#### [EXCERPTED PASSAGE]

- Origin: Saginaw, Michigan, United States
- Genres: Garage rock; psychedelic rock; protopunk;
- Years active: 1967-1970
- Past members: Laurie Seaman (Laurie Beebe Lewis); Jinny Seaman; Dennis Malenfant; Dan Quinnan; Mike Volker; Tom Morris;

= Pitche Blende =

American garage/psychedelic rock band

Pitche Blende was an American garage rock/psychedelic rock band formed in 1967, in Saginaw, Michigan. The group was composed of high school students, mostly from Arthur Hill High School, and became a regional success in the early Michigan Rock culture movement of the late 1960s and early 1970s. The band consisted of six members which included two sisters, vocalist Laurie Seaman (Laurie Beebe Lewis) and bassist Jinny Seaman, guitarist Dennis Malenfant, rhythm guitarist Dan Quinnan, drummer Mike Volker and singer Tom Morris. Clara Jeanne Seaman, mother of Laurie and Jinny, was the band's manager.

==History==
The band was inspired by some of the heavier rock and psychedelic acts of the 1960s, but in spite of their young age, they played a major role in the burgeoning Michigan rock movement at the time. There was new territory for emerging female rock musicians during a time when women of America were redefining their roles within American society. The sisters of the group were influenced by other acts, such as their all-female Michigan peers, The Pleasure Seekers, whose membership consisted of Suzi Quatro and her sisters, as well as other strong female influences of that era such as Grace Slick and Janis Joplin.

#### [INSTRUCTION]
Rewrite the Pitche Blende article from "- Origin: Saginaw, Michigan, United" up to and including "the band's manager.", putting "percussionist" wherever "drummer" appears.

#### [MATERIAL SUPPLIED]
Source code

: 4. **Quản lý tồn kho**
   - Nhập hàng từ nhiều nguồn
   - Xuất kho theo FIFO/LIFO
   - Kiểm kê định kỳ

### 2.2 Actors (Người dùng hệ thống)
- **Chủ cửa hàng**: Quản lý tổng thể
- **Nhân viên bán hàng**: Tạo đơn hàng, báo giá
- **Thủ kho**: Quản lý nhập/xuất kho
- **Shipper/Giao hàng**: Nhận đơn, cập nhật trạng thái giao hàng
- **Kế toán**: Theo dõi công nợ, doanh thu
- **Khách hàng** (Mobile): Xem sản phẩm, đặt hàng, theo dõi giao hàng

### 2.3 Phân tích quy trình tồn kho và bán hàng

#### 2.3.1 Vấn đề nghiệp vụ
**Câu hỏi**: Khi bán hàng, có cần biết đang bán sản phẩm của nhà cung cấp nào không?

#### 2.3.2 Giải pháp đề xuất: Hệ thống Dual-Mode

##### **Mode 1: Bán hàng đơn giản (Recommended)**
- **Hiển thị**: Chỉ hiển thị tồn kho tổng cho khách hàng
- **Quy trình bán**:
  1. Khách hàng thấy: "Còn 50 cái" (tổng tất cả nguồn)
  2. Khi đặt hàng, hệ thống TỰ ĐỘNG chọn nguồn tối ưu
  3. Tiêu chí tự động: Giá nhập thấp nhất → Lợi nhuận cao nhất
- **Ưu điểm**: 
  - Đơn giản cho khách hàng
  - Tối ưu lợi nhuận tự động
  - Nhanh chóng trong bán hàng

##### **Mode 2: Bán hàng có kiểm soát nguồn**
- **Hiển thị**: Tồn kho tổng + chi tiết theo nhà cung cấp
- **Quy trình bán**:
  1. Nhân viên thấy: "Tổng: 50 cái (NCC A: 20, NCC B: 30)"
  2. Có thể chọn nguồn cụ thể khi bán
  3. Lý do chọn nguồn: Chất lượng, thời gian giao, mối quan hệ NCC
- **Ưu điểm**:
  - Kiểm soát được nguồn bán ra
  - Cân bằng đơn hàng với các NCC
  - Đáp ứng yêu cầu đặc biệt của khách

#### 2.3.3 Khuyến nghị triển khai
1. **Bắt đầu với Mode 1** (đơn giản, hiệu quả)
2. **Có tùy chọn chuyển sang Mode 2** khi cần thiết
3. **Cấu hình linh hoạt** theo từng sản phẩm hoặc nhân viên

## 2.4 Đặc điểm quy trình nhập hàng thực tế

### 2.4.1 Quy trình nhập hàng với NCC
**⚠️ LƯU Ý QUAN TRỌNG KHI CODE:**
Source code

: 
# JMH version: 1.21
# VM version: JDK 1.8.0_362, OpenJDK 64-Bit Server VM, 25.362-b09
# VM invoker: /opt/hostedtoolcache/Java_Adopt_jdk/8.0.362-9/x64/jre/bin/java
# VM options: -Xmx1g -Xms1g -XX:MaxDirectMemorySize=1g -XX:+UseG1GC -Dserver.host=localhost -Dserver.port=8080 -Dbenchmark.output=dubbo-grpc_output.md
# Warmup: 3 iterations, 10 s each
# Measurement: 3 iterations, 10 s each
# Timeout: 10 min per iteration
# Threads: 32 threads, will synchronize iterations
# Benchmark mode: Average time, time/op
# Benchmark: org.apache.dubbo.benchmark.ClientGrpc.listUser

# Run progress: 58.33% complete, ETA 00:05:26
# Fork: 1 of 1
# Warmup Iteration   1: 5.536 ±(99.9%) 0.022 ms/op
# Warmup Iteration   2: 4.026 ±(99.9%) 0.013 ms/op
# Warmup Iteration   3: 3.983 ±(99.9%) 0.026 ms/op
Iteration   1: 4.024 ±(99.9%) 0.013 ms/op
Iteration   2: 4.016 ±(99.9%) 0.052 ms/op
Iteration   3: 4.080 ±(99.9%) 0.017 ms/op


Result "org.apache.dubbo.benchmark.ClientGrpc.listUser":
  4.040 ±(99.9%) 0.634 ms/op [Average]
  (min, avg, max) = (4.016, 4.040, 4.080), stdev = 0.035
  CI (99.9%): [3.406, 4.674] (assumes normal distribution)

#### [FINISHED EXERCISE]
- Origin: Saginaw, Michigan, United States
- Genres: Garage rock; psychedelic rock; protopunk;
- Years active: 1967-1970
- Past members: Laurie Seaman (Laurie Beebe Lewis); Jinny Seaman; Dennis Malenfant; Dan Quinnan; Mike Volker; Tom Morris;

= Pitche Blende =

American garage/psychedelic rock band

Pitche Blende was an American garage rock/psychedelic rock band formed in 1967, in Saginaw, Michigan. The group was composed of high school students, mostly from Arthur Hill High School, and became a regional success in the early Michigan Rock culture movement of the late 1960s and early 1970s. The band consisted of six members which included two sisters, vocalist Laurie Seaman (Laurie Beebe Lewis) and bassist Jinny Seaman, guitarist Dennis Malenfant, rhythm guitarist Dan Quinnan, percussionist Mike Volker and singer Tom Morris. Clara Jeanne Seaman, mother of Laurie and Jinny, was the band's manager.